第366章领主震怒,亲征寻仇
深渊,一个充满混乱与毁灭法则的维度。
在这里,时间和空间都乱七八糟,唯一永恒不变的就是丛林法则。
在深渊某个不知名的犄角旮旯,一座由无数骸骨与黑曜石堆砌而成的,巨大到足以遮蔽天日的恐怖堡垒,正坐落在一片翻滚的岩浆海之上。
堡垒的最顶层,是一座宽阔到能开一场千人演唱会的宏伟大殿。
大殿的地面,居然奢侈地用一整块巨大散发着幽光的灵魂水晶铺就。
水晶底下,密密麻麻全是痛苦挣扎的灵魂虚影,像一群被关在玻璃罐里的萤火虫正在无声地哀嚎,为这座大殿提供着永不枯竭的能量。
而在大殿的尽头,一座完全由各种生物的头骨堆砌而成的充满了原始野性美感的狰狞王座上,正歪歪扭扭地倚着一个身影。
那是个极其英俊,甚至可以说是俊美到有些妖异的男人。
他有一头瀑布般的墨色长发,很随意地披散在肩后,衬得那张常年不见阳光的脸,白得像上好的冷瓷。
五官深邃的如同古希腊的雕塑,每一分都恰到好处,尤其是那双狭长的眼眸,呈现出一种诡异如同深渊本身一样深不见底的暗紫色。
他穿着一身剪裁得体的黑色华服,衣领和袖口用金线绣着繁复而又邪异的魔纹,一看就价值不菲。
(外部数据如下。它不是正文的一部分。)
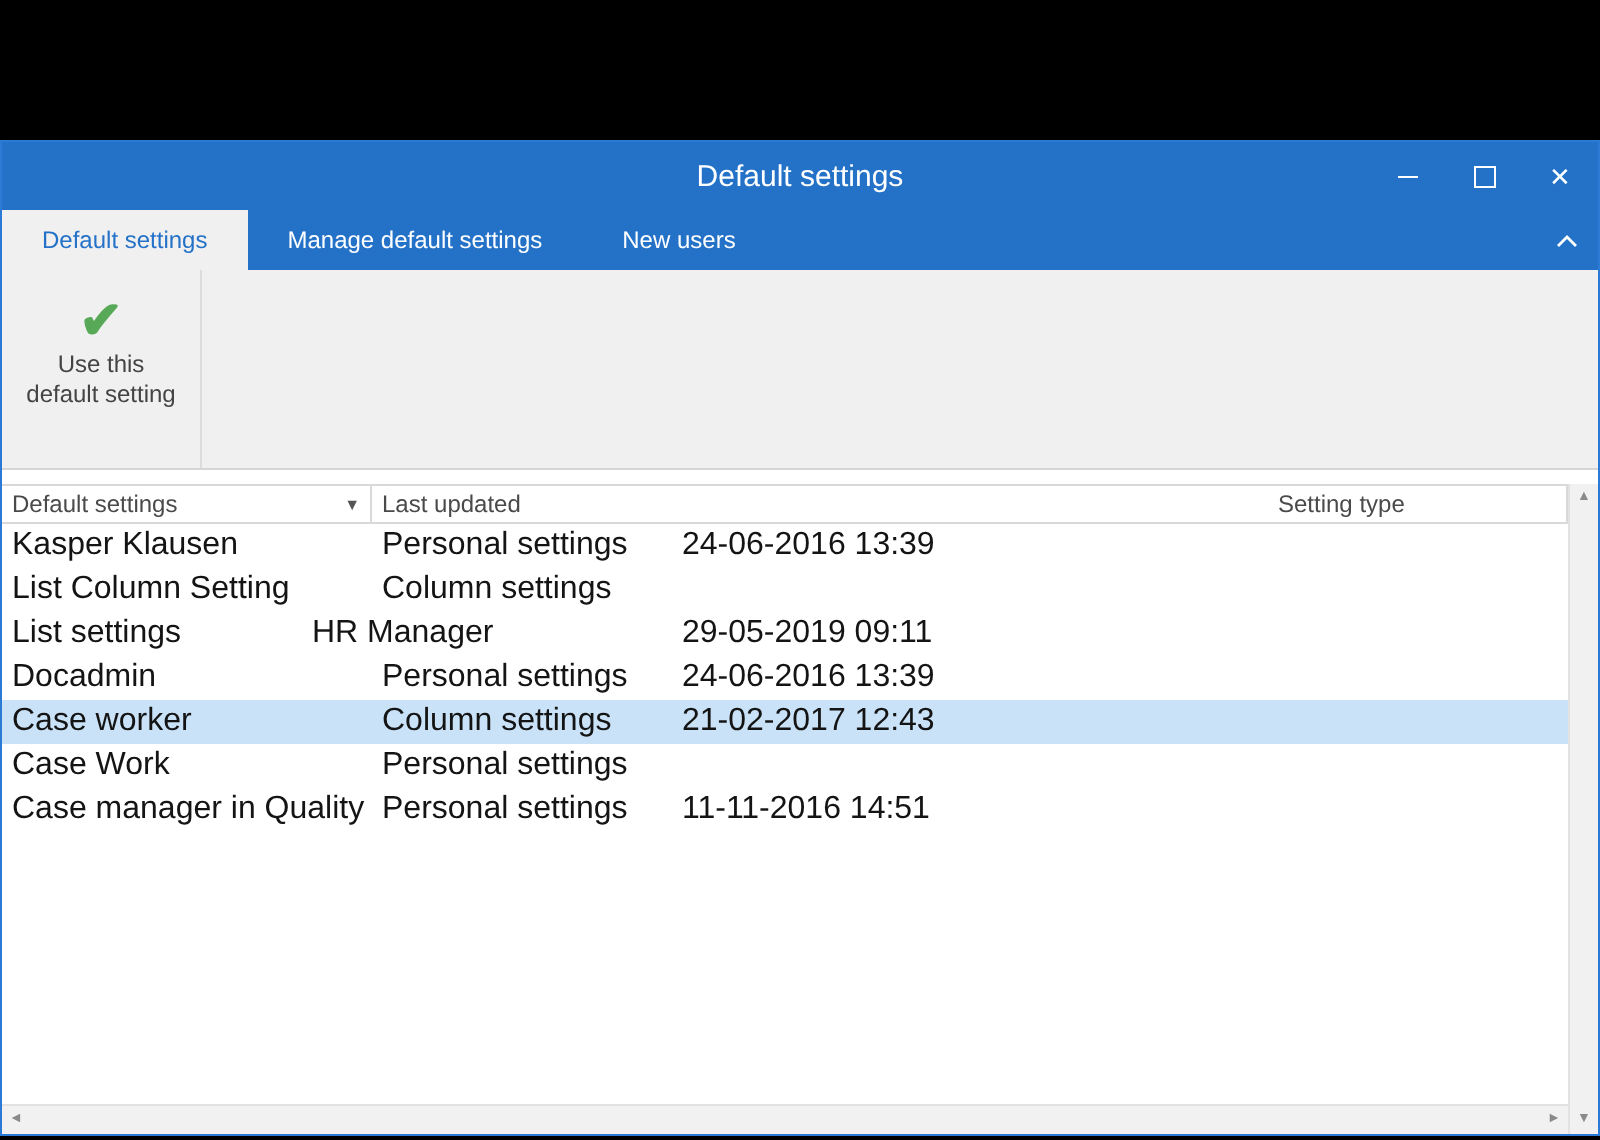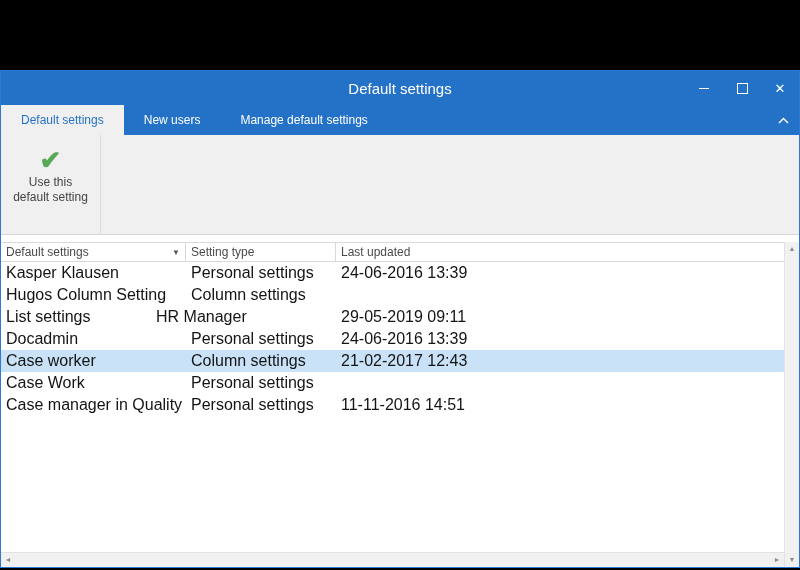"New users" div.tab { order: before "Manage default settings" -> after "Manage default settings" }
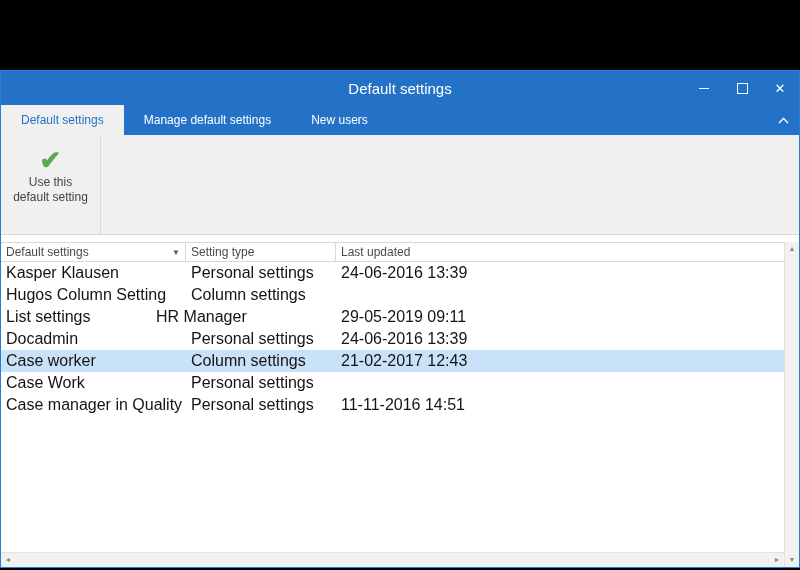"Setting type" div.hcell { order: before "Last updated" -> after "Last updated" }
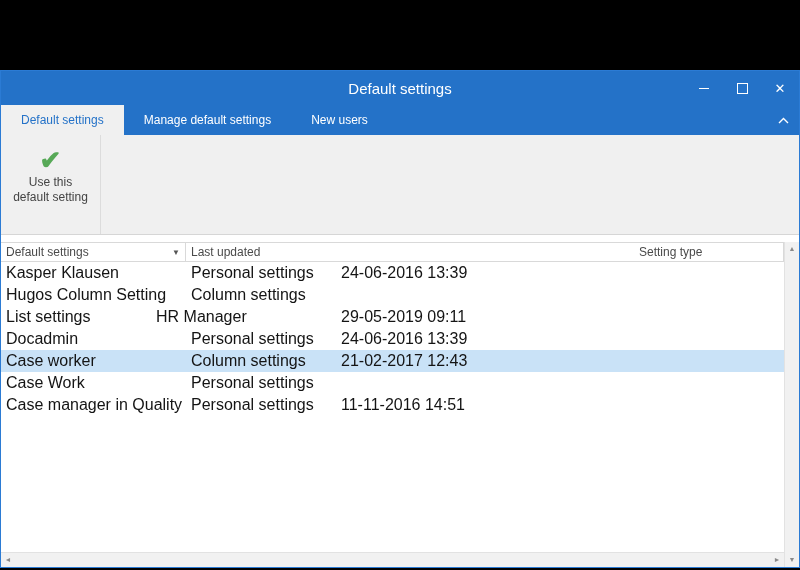"Hugos Column Setting" div.tcell { text: Hugos -> List }
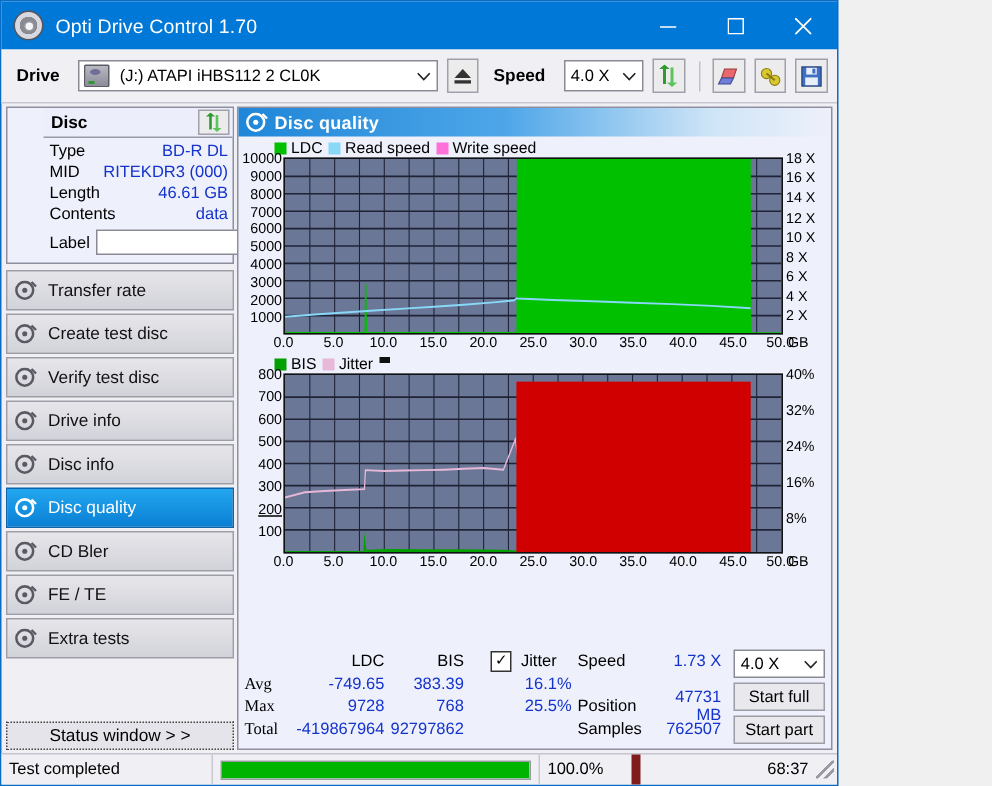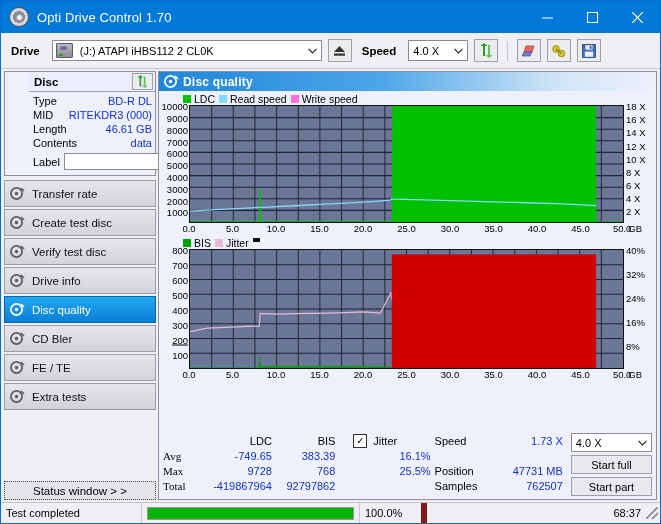"Opti Drive Control 1.70" .win { width: 661px -> 559px }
修长的手指上,戴着好几枚镶嵌着巨大宝石的戒指,每一颗宝石里,都封印着一个神话级生物的残魂,此刻正瑟瑟发抖。
他,就是这片领地,乃至周边数十个深渊层面的绝对主宰。
也是拜尔和巴洛克的前老板,神话级高阶,深渊领主——玛拉科尔。
此刻,这位以暴虐和骄傲而闻名的深渊领主,正百无聊赖地用一根手指,有一下没一下地轻轻敲击着王座的扶手。
那声音在这空旷的大殿里,显得格外清晰。
他面前的半空中,悬浮着一面由空间之力构成的水镜。
水镜里映出来的,不是他麾下军团征战四方的宏大场面,而是一个被囚禁在水晶牢笼中的美丽不可方物的人马射手女王。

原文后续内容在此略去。